One common control strategy? Carrying the mental load.
Other control strategies could include blaming, complaining, criticizing, ignoring, dwelling on the past, holding grudges, trying to change others, stress eating, procrastinating and so forth.
We then identify the harmful consequences of sustaining those control strategies in the short- or long-term.
I use a type of therapy called “Acceptance and Commitment Therapy.” ACT is an evidence-based behavior therapy that teaches us how to accept uncontrollable experiences and emotions, and pursue personally meaningful values and life goals.
ACT uses acceptance, mindfulness and values methods, teaching us to be present and engaged in our lives; to feel the full range of human emotions without being driven by them; to live intentionally and to pursue our values that matter most, even when we feel overwhelmed and uncomfortable.
ACT strategies to let go of the mental load
Instead of getting swept up in the anxieties and resentments, we learn to invite those and other painful emotions in and transform our relationships with those feelings.
Instead of chastising our partner, we practice communicating openly and respectfully about our concerns. Rather than holding grudges and keeping a record of past wrongs, we might practice forgiveness—letting others (and ourselves) off the hook so we can redirect our energies toward values.
We practice letting go of perfectionism, being satisfied with “good enough” when anything more matters little in the grand scheme of life.

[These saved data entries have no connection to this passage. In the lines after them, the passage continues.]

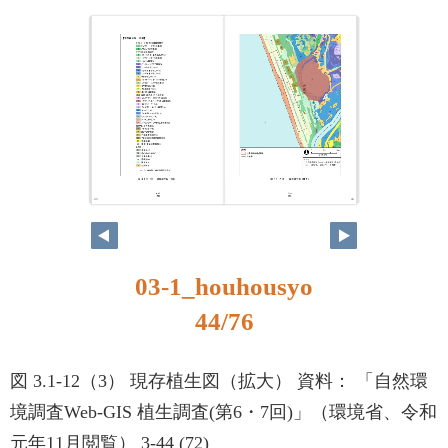
43
44
03-1_houhousyo
44/76
図 3.1-12（3） 現存植生図（拡大） 資料： 「自然環
境調査Web-GIS 植生調査(第6・7回)」（環境省、令和
元年11月閲覧） 3-44 (72)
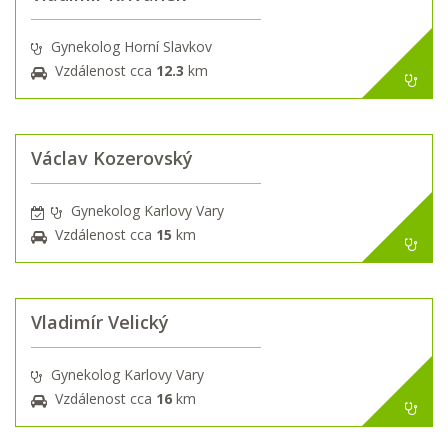
Gynekolog Horní Slavkov
Vzdálenost cca
12.3
km
Václav Kozerovský
Gynekolog Karlovy Vary
Vzdálenost cca
15
km
Vladimír Velický
Gynekolog Karlovy Vary
Vzdálenost cca
16
km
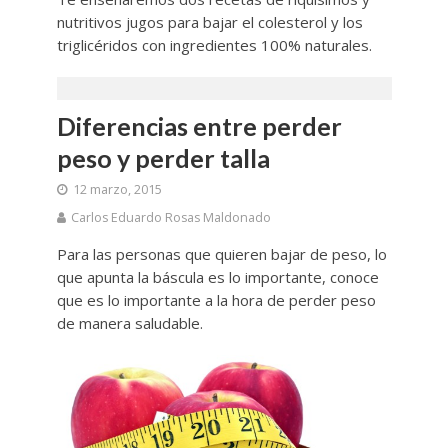
nutritivos jugos para bajar el colesterol y los
triglicéridos con ingredientes 100% naturales.
Diferencias entre perder
peso y perder talla
12 marzo, 2015
Carlos Eduardo Rosas Maldonado
Para las personas que quieren bajar de peso, lo
que apunta la báscula es lo importante, conoce
que es lo importante a la hora de perder peso
de manera saludable.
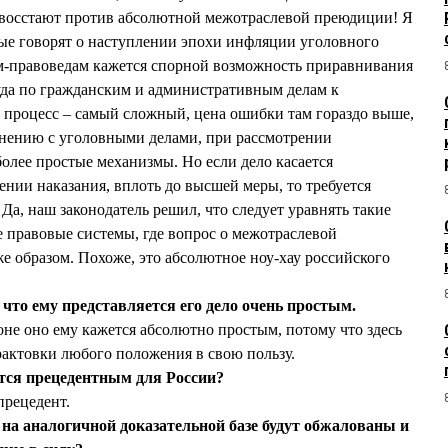
восстают против абсолютной межотраслевой преюдиции! Я
рые говорят о наступлении эпохи инфляции уголовного
м-правоведам кажется спорной возможность приравнивания
уда по гражданским и административным делам к
процесс – самый сложный, цена ошибки там гораздо выше,
внению с уголовными делами, при рассмотрении
более простые механизмы. Но если дело касается
ении наказания, вплоть до высшей меры, то требуется
 Да, наш законодатель решил, что следует уравнять такие
 правовые системы, где вопрос о межотраслевой
 образом. Похоже, это абсолютное ноу-хау российского
о ему представляется его дело очень простым.
оне оно ему кажется абсолютно простым, потому что здесь
актовки любого положения в свою пользу.
ется прецедентным для России?
прецедент.
о на аналогичной доказательной базе будут обжалованы и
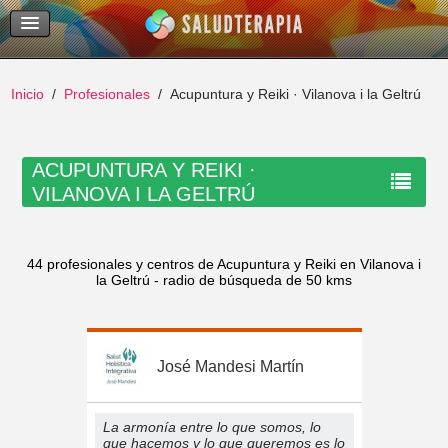
Temas Recientes
Buscar
Inicio
Profesionales
Acupuntura y Reiki · Vilanova i la Geltrú
ACUPUNTURA Y REIKI ·
VILANOVA I LA GELTRÚ
44 profesionales y centros de Acupuntura y Reiki en Vilanova i
la Geltrú - radio de búsqueda de 50 kms
José Mandesi Martín
La armonía entre lo que somos, lo
que hacemos y lo que queremos es lo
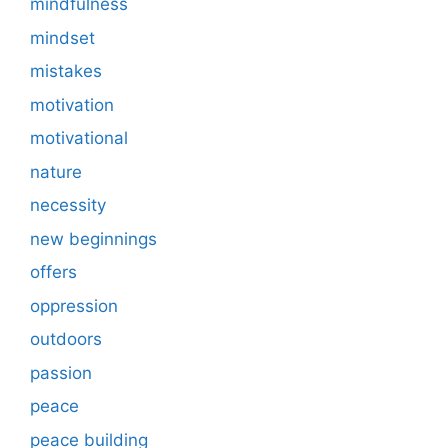
mindfulness
mindset
mistakes
motivation
motivational
nature
necessity
new beginnings
offers
oppression
outdoors
passion
peace
peace building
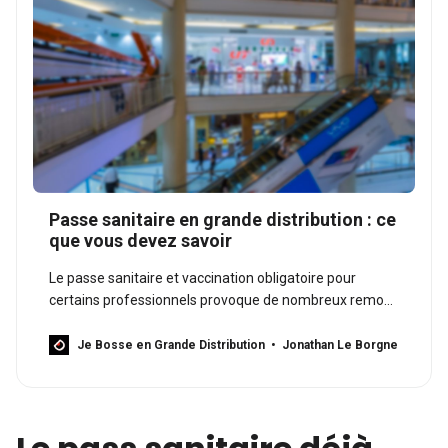
Passe sanitaire en grande distribution : ce
que vous devez savoir
Le passe sanitaire et vaccination obligatoire pour
certains professionnels provoque de nombreux remous
dans les secteurs d’activités concernés.
Je Bosse en Grande Distribution
Jonathan Le Borgne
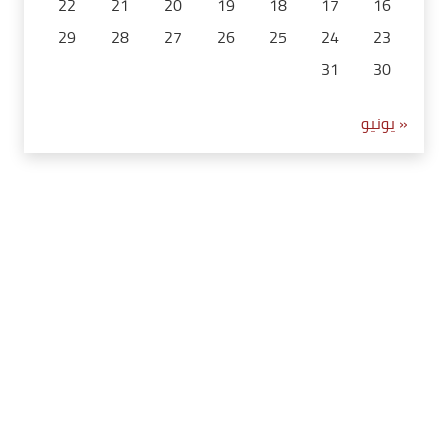
22
21
20
19
18
17
16
29
28
27
26
25
24
23
31
30
« يونيو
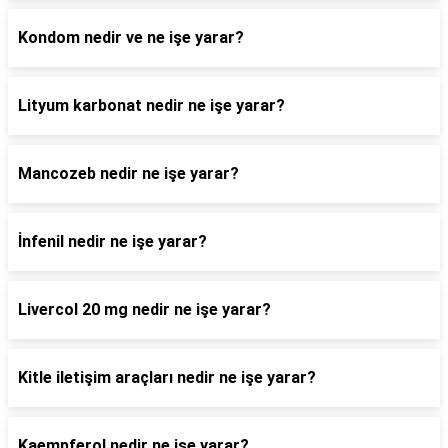
Kondom nedir ve ne işe yarar?
Lityum karbonat nedir ne işe yarar?
Mancozeb nedir ne işe yarar?
İnfenil nedir ne işe yarar?
Livercol 20 mg nedir ne işe yarar?
Kitle iletişim araçları nedir ne işe yarar?
Kaempferol nedir ne işe yarar?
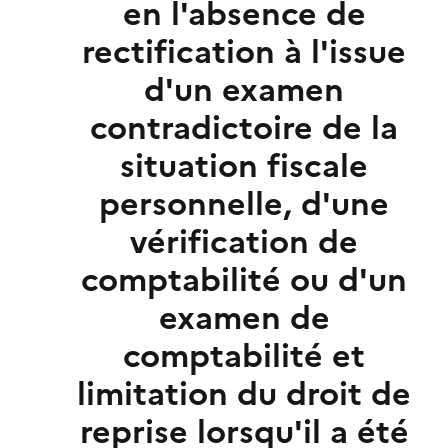
en l'absence de
rectification à l'issue
d'un examen
contradictoire de la
situation fiscale
personnelle, d'une
vérification de
comptabilité ou d'un
examen de
comptabilité et
limitation du droit de
reprise lorsqu'il a été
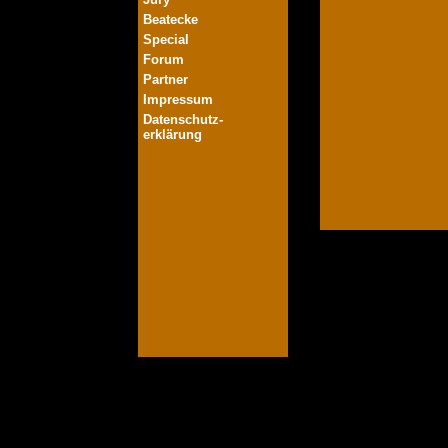
Beatecke
Special
Forum
Partner
Impressum
Datenschutz-
erklärung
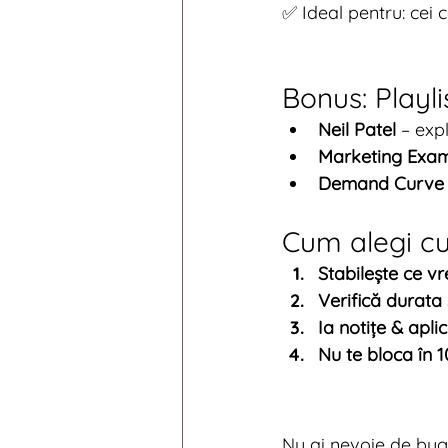
✅ Ideal pentru: cei c
Bonus: Playl
Neil Patel
 – exp
Marketing Exa
Demand Curve 
Cum alegi cur
Stabilește ce vr
Verifică durata ș
Ia notițe & apli
Nu te bloca în 
Nu ai nevoie de buge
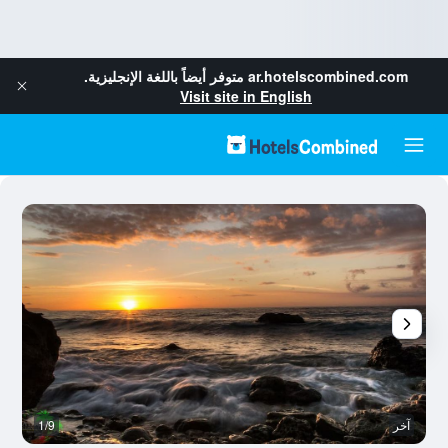
ar.hotelscombined.com
متوفر أيضاً باللغة الإنجليزية.
Visit site in English
آخر
1/9
آخ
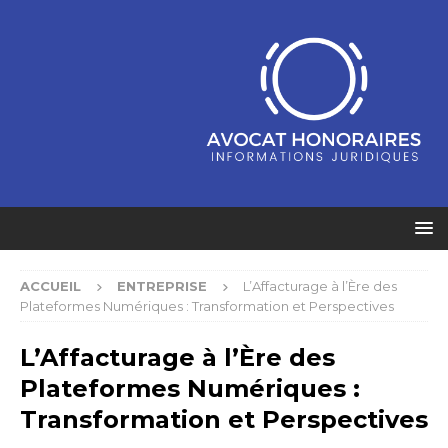
ACCUEIL
ENTREPRISE
L’Affacturage à l’Ère des
Plateformes Numériques : Transformation et Perspectives
L’Affacturage à l’Ère des
Plateformes Numériques :
Transformation et Perspectives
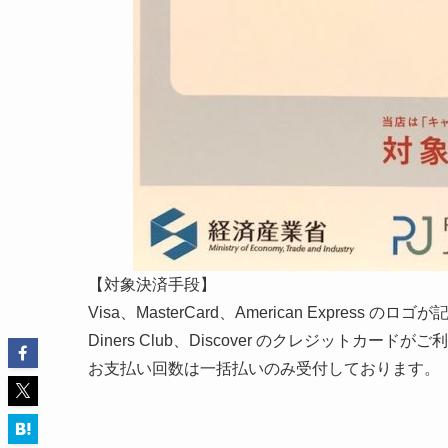
【対象決済手段】
Visa、MasterCard、American Expre
Diners Club、Discover のクレジットカード
お支払い回数は一括払いのみ受付しております。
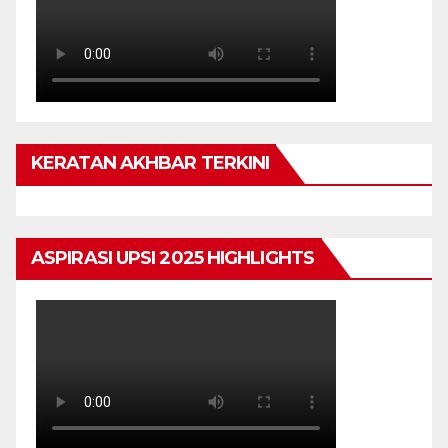
KERATAN AKHBAR TERKINI
ASPIRASI UPSI 2025 HIGHLIGHTS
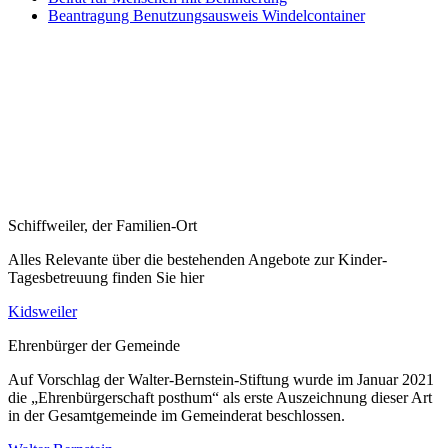
Beantragung Benutzungsausweis Windelcontainer
Schiffweiler, der Familien-Ort
Alles Relevante über die bestehenden Angebote zur Kinder-
Tagesbetreuung finden Sie hier
Kidsweiler
Ehrenbürger der Gemeinde
Auf Vorschlag der Walter-Bernstein-Stiftung wurde im Januar 2021
die „Ehrenbürgerschaft posthum“ als erste Auszeichnung dieser Art
in der Gesamtgemeinde im Gemeinderat beschlossen.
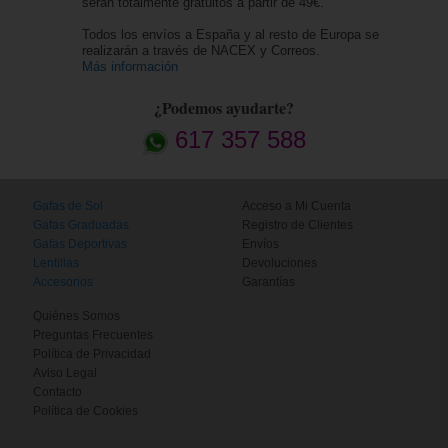
serán totalmente gratuitos a partir de 49€.
Todos los envíos a España y al resto de Europa se
realizarán a través de NACEX y Correos.
Más información
¿Podemos ayudarte?
617 357 588
Gafas de Sol
Acceso a Mi Cuenta
Gafas Graduadas
Registro de Clientes
Gafas Deportivas
Envíos
Lentillas
Devoluciones
Accesorios
Garantías
Quiénes Somos
Preguntas Frecuentes
Política de Privacidad
Aviso Legal
Contacto
Política de Cookies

This frees us to pursue what truly matters—our values.
It's easy to get stuck in the role of the stressed project manager for the family, fearing that if we don’t do the endless worry work, everything will fall apart. The emotions we feel from this are real and valid. But in 20 years of practice, I’ve yet to see any lives implode from letting go of that control.
It’s important to remember what we can and cannot control. We can’t control our emotions or other people. But we can control our own actions and how we respond.
Laurie Greco is a clinical psychologist at The Ohio State University Wexner Medical Center.